El ser humano, en su voracidad por alcanzar poder, aunque sea en una cuota mínima, se esfuerza incesantemente por elevarse a un sitial de dominio, en el que los demás lo distingan como superior, lo admiren, lo reconozcan, lo aplaudan y lo adulen. Los artificios usados para pretender ese logro son variados y numerosos: la injusticia, el precioso dinero, las influencias corruptas que este genera, la política sucia, el servirse de los demás, el sojuzgar a los débiles, el mal uso de la habilidad intelectual, el sacar provecho de circunstancias ‘oportunas’, la depredación -con egoístas propósitos- de la naturaleza y tantos otros que resultaría extenso enumerar.
El poder suele convertirse en un fin, no en un medio para servir a nuestros congéneres, se colma de vanidad y soberbia, desborda menosprecio, acomete inmisericorde contra todo aquello que se atreve a frenar su avidez, que se torna insaciable. Las consecuencias nefastas de este grave desvío humano están latentes, son lastimeras a lo largo de toda la historia y han ocasionado tragedia, sufrimiento y dolor.

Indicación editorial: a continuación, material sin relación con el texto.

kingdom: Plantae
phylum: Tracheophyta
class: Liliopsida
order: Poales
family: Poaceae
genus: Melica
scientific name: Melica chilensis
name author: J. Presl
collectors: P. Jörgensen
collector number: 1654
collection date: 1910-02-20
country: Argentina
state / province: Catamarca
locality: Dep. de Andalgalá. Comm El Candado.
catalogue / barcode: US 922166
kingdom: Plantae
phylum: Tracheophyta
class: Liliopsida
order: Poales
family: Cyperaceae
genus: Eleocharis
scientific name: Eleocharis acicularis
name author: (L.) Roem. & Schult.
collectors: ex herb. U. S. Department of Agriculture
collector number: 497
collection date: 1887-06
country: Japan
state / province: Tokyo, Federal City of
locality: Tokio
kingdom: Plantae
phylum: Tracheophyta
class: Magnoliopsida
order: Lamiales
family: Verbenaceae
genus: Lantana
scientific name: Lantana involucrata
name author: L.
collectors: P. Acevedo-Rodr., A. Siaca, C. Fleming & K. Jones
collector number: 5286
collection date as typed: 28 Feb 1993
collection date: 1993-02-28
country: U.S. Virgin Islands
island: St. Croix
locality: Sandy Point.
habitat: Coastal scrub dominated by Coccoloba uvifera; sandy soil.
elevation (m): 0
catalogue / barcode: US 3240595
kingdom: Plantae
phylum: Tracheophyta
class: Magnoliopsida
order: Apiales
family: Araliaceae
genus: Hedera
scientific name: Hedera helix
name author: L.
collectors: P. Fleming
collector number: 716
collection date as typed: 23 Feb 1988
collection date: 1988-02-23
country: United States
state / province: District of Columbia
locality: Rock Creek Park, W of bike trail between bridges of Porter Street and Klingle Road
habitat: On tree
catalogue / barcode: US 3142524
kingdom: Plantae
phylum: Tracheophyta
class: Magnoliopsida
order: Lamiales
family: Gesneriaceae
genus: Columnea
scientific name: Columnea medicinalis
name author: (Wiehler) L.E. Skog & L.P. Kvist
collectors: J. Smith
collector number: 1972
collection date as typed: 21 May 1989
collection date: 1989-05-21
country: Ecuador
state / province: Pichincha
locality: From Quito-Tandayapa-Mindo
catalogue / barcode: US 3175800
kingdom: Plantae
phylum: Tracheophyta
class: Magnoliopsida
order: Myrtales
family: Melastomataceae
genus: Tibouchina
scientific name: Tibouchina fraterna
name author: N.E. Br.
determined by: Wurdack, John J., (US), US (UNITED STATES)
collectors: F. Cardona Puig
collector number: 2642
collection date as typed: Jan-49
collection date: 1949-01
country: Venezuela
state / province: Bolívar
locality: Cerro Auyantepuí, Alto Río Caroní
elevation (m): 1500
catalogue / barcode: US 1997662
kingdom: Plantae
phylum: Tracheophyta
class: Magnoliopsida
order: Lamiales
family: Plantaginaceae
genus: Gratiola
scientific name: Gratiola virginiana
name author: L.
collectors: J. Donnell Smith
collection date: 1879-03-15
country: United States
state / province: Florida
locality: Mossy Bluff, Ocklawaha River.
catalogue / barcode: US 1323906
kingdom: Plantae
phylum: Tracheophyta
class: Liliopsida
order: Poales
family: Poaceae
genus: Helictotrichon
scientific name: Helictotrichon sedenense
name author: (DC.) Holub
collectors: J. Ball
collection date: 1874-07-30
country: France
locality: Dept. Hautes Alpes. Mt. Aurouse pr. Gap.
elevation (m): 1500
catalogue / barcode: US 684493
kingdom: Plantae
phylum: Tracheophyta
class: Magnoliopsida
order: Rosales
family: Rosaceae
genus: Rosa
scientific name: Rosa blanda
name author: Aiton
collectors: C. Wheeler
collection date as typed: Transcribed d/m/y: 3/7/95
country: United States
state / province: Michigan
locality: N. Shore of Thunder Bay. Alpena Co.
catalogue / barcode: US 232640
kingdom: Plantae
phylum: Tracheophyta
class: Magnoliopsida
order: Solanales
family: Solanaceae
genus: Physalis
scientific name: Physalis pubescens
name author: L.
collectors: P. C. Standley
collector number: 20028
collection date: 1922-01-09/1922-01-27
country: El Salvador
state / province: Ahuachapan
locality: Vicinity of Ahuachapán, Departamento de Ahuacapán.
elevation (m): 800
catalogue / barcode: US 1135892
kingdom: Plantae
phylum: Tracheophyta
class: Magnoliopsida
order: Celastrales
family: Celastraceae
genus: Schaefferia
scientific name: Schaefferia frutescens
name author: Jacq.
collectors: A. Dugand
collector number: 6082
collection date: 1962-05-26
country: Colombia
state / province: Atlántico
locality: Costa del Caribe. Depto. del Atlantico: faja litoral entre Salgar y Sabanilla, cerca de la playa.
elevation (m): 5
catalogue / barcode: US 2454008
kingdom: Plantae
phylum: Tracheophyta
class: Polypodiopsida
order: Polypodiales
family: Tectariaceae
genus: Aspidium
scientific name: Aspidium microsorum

Cuando la criatura humana juega a ser Dios, es porque cree haber alcanzado su máxima expresión de poder. En este juego se destapa un gran espectro de demostraciones y actitudes que van desde las simples faenas de la cotidianidad hasta los más complejos entresijos científicos. El calificar como ‘partícula de Dios’ al resultado de una investigación científica, por admirable que parezca, o el pretender convencernos de que es bueno, bajo el manoseado argumento de ‘defender’ los derechos de la mujer, aprobar el martirio y eliminación de un ser inocente que vive en sus entrañas, son simples muestras, entre muchas, de pretender convertirse en Dios, amparándose en enmarañadas sinrazones.
Se atosiga a la sociedad por todos los medios acerca de la libertad, la tolerancia y respeto para quienes piensan y son, de alguna manera, seres diferentes. Pero se demuestra, a las claras, que se condena lo que se predica, satanizando, sin respetar lo que alguna persona o religión opina o preconiza, sin ni siquiera conocer a ciencia cierta, con precisión, lo que se intenta juzgar.
Qué satírica la actitud humana -cuya esencia está llamada al bien- cuando confunde, enreda y desorienta, provocando daño y desasosiego, incitando odios y resentimientos, rencores y revanchismos.
Quizá, en buena parte, eso explica por qué estamos huérfanos -aunque también ávidos- de un valor humano trascendente, el más atesorado y difícil de lograr, que es la humildad, raíz y fuente de otros valores que apuntalarían una superior y feliz convivencia para la humanidad entera.